** Opening RECORDS TO PROCESS block **

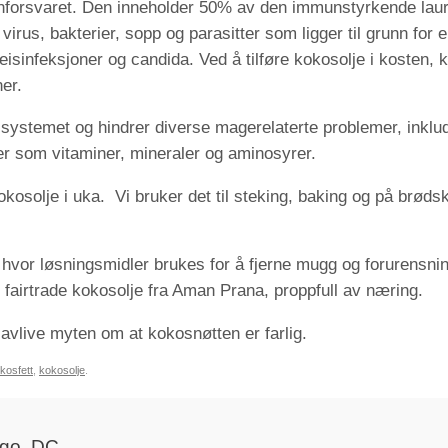
unforsvaret. Den inneholder 50% av den immunstyrkende laur
virus, bakterier, sopp og parasitter som ligger til grunn fo
nveisinfeksjoner og candida. Ved å tilføre kokosolje i kosten
ner.
ystemet og hindrer diverse magerelaterte problemer, inkludert
er som vitaminer, mineraler og aminosyrer.
okosolje i uka. Vi bruker det til steking, baking og på brøds
, hvor løsningsmidler brukes for å fjerne mugg og forurensning
g fairtrade kokosolje fra Aman Prana, proppfull av næring.
å avlive myten om at kokosnøtten er farlig.
kosfett
,
kokosolje
.
rgo, DC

** Closing RECORDS TO PROCESS block **

[ACTION ITEM]:
Filter the entries down to the lines that include the string "kokosolje".

[RESPONSE BOX]:
nveisinfeksjoner og candida. Ved å tilføre kokosolje i kosten
g fairtrade kokosolje fra Aman Prana, proppfull av næring.
kokosolje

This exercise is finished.